Não demorou a estar sentado ao mesmo lugar, como de costume fazia. Agora era apenas torcer para que a sorte hoje estivesse ao meu favor. Pensei em muitas coisas para dizer a ela quando entrasse, porem apenas de pensar nisso, já sentia meu coração palpitar, como quem quisesse saltar do peito. Pensei também, o quanto não seria melhor esquecer tudo isto, porem algo me dizia que está não era a melhor solução.


Nada de diferente até então. Paramos onde ela normalmente costumava entrar, mas para meu azar hoje ela não estava lá. Cai de ombros, quando percebi isso, afinal havia passado a última noite em claro e o dia todo pensando nisso. E mais aquele bilhete, que nem ao menos era digno de deixar uma simples explicação, um nome, ou uma forma de contato qualquer.

Parecia loucura de minha mente, e para lhes ser sincero, acredito que estava realmente a ponto de enlouquecer. Afinal qualquer cabelo loiro que via sentado naquele ônibus, fazia-me saltar do banco numa tentativa desesperada de ter certeza que não era ela. A está altura o ônibus já estava perto da primeira faculdade, onde mais da metade do ônibus desembarcava. Meu rosto, que não escondia a decepção, por vezes dava lugar a um sorriso perdido que surgia quando parava para refletir sobre tudo que acontecera nos últimos dias.

Quem seria afinal está garota? O que está maldita poesia quer me dizer? O porquê não consigo tira-la de minha mente? …

  • Você que é o Pedro? – perguntou-me uma menina ao meu lado.

Como num despertar de minha imaginação, olhei para ela um tanto assustado. Demorou alguns segundos para me situar. O ônibus já estava parado, enquanto algumas pessoas desciam. Não sei ao certo o que aconteceu.
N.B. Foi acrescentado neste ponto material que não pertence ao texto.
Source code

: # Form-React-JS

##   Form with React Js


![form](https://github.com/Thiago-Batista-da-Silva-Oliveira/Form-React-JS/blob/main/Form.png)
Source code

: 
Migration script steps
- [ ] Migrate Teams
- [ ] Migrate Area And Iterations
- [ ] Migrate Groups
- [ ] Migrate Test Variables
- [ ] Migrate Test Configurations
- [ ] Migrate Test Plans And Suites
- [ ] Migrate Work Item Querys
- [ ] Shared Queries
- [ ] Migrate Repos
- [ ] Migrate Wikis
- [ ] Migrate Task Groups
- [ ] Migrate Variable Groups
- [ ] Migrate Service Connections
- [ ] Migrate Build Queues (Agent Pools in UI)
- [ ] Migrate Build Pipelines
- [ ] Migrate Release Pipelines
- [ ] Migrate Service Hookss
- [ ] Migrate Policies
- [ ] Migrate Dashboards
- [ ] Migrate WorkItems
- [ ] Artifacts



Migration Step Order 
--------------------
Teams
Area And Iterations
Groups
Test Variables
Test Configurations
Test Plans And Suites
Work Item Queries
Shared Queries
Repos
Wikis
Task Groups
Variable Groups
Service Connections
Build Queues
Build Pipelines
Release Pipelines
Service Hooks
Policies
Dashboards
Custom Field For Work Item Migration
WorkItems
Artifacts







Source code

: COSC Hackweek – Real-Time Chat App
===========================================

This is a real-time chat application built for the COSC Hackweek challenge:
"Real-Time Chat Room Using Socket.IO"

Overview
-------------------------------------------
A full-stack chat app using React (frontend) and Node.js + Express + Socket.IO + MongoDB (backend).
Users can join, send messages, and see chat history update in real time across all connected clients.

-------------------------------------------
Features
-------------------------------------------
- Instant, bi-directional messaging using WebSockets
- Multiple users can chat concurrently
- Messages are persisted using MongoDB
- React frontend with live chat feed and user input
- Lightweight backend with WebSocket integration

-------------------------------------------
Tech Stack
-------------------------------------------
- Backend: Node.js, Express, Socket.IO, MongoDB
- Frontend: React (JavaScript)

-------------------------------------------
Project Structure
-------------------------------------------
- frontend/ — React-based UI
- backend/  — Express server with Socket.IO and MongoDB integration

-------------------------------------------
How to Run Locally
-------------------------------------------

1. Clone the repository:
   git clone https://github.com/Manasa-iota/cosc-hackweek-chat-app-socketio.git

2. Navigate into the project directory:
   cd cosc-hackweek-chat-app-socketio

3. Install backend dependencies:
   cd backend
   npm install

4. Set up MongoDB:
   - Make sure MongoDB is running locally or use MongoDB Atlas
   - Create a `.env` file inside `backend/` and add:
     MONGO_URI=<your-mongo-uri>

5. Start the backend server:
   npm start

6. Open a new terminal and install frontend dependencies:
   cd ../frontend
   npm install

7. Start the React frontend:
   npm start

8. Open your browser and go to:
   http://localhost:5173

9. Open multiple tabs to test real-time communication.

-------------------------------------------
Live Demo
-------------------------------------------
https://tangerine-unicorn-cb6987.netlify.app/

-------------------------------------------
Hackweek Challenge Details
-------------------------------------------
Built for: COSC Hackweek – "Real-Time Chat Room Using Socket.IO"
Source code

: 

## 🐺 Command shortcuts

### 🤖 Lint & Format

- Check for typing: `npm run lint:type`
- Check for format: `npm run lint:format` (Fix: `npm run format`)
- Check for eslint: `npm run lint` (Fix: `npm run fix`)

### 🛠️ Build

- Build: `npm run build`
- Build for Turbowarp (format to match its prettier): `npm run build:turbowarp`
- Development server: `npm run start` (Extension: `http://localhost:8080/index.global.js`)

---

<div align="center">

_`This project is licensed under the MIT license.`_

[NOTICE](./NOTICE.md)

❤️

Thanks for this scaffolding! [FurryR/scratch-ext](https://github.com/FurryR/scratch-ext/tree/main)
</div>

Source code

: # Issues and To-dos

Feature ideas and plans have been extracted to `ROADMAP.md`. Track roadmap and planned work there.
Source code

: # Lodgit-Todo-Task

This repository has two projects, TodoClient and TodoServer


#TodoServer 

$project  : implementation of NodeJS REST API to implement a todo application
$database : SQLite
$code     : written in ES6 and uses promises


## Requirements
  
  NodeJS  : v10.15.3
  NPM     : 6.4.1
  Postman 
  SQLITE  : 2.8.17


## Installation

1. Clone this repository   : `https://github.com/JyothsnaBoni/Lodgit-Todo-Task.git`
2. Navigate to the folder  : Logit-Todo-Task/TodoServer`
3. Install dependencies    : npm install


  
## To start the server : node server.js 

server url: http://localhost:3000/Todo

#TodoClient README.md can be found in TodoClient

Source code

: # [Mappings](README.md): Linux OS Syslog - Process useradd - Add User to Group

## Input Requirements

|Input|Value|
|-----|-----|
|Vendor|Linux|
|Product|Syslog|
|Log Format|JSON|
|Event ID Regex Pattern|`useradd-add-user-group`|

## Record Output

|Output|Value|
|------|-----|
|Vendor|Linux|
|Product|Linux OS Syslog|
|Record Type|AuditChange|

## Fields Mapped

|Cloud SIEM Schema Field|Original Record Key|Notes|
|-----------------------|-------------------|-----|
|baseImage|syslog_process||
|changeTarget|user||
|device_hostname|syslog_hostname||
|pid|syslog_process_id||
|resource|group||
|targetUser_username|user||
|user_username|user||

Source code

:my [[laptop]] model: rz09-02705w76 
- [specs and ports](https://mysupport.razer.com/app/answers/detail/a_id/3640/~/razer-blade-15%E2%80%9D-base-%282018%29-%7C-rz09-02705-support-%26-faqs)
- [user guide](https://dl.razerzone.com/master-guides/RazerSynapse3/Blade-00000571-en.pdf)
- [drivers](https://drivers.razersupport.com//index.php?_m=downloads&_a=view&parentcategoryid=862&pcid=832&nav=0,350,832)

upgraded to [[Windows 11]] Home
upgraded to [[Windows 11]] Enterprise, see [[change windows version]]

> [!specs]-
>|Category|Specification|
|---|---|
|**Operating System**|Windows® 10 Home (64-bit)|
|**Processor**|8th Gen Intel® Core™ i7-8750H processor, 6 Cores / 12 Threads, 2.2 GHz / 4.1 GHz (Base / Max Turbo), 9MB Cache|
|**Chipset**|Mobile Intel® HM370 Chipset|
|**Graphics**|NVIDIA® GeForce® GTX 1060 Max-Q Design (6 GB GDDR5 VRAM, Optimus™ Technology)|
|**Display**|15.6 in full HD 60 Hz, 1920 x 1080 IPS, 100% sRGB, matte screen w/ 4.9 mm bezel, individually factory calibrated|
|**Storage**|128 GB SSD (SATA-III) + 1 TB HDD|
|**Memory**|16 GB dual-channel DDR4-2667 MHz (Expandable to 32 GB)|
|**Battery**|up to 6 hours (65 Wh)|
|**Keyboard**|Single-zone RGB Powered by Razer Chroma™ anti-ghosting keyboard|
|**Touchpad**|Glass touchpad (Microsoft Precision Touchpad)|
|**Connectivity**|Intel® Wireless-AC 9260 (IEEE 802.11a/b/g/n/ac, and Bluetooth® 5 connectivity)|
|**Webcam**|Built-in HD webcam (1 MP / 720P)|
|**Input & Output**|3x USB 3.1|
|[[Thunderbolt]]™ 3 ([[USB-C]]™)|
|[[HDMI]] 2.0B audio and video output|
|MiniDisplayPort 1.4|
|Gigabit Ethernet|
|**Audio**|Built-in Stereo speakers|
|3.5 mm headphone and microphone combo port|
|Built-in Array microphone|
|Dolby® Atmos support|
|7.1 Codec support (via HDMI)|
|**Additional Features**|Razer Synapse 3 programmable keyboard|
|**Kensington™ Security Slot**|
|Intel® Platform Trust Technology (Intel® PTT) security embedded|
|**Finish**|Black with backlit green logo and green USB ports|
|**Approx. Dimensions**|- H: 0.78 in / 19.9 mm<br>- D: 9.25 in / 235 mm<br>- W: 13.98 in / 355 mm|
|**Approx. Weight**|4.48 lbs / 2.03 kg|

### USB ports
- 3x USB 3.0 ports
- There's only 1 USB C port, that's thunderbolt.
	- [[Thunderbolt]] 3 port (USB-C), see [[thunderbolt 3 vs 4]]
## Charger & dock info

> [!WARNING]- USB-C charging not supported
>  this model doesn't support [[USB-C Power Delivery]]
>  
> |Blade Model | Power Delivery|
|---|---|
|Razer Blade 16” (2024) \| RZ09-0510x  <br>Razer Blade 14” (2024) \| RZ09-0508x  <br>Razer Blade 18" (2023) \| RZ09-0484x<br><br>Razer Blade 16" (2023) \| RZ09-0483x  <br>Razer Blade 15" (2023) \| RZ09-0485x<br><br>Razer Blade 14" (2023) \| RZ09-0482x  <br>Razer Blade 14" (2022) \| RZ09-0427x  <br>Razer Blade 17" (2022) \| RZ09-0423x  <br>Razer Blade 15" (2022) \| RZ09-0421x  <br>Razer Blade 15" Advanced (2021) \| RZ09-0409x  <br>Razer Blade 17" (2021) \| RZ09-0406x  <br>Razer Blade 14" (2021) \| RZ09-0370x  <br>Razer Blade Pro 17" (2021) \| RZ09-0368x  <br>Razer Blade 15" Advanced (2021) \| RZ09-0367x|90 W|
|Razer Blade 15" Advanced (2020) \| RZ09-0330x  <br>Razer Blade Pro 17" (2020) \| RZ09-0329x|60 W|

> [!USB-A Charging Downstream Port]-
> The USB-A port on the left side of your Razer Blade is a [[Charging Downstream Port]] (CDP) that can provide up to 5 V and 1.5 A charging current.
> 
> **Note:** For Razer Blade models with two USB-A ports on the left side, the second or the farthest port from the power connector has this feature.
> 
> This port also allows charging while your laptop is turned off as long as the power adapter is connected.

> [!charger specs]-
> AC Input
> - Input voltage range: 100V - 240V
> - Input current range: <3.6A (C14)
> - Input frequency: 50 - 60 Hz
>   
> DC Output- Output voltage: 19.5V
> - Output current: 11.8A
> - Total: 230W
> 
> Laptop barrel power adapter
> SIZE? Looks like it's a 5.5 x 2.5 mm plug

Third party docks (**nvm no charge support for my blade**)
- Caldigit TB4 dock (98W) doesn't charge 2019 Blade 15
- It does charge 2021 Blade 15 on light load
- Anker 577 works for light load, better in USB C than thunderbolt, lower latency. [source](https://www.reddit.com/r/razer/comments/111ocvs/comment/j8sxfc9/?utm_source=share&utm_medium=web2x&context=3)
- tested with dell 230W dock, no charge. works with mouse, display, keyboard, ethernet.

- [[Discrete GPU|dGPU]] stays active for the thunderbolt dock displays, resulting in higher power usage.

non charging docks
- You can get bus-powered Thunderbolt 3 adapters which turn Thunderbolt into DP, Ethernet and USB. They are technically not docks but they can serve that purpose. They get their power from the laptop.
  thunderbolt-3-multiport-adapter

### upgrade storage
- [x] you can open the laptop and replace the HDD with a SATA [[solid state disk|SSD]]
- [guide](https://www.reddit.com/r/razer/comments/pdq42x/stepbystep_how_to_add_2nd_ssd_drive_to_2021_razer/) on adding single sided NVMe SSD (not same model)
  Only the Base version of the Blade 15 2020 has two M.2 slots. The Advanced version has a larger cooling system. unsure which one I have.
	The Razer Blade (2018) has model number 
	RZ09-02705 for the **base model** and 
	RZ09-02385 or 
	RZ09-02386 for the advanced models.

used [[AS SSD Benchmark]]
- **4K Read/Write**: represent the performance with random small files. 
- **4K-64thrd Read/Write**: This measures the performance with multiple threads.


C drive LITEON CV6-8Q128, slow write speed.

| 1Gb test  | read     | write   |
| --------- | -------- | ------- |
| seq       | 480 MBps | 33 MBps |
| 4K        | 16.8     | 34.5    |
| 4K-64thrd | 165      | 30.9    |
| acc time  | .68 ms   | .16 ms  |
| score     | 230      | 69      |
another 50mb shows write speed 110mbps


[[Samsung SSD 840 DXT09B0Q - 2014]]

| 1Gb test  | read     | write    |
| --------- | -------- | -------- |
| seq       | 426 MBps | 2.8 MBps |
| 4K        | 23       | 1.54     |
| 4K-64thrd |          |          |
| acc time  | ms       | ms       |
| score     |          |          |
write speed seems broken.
Muito provável que devo ter apagado em meio a tantos pensamentos.

  • Você que é o Pedro? – perguntou-me novamente a garota.
  • Sim, sou eu! – Respondi.

Com um sorriso nos lábios, como quem ria da situação, ela apenas deixou-me um bilhete balbuciando algo que não consegui entender. O peguei sem saber ao certo do que se tratava. E quando tentei questiona-la sobre o que era aquilo, já era tarde, ela já havia descido do ônibus.